HITS (Hubs and Authorities)
The
Hyperlink-Induced Topic Search (HITS)
algorithm was originally introduced in [2]. It assigns two scores to each node: the
hub score
and the
authority score
. A node \(i\) has a high hub score \(c_{\text{hub}}(i)\) if it links to nodes with high authority scores, i.e.,
\begin{equation*}
c_{\text{hub}}(i) = \sum_{j=1}^{N} a_{ij} \, c_{\text{authority}}(j),
\end{equation*}
where \(a_{ij}\) denotes the adjacency matrix element from node \(i\) to node \(j\).

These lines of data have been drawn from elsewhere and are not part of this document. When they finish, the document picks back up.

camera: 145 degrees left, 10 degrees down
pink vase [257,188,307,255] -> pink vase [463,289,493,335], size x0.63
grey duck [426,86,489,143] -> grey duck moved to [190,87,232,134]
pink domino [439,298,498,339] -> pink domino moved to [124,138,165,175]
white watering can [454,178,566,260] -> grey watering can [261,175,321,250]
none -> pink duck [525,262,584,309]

Similarly, a node \(i\) has a high authority score \(c_{\text{authority}}(i)\) if it is pointed to by nodes with high hub scores:
\begin{equation*}
c_{\text{authority}}(i) = \sum_{j=1}^{N} a_{ji} \, c_{\text{hub}}(j).
\end{equation*}
The iterative calculation of HITS can be formulated as an eigenvalue problem. Specifically, the hub and authority vectors correspond to the principal eigenvectors of \(AA^T\) and \(A^TA\), respectively, associated with the largest eigenvalue \(λ_{\max}\) of \(AA^T\) (or equivalently \(A^TA\)). In practice, HITS is designed for directed networks. For undirected networks, the hub and authority scores are identical and reduce to the standard eigenvector centrality.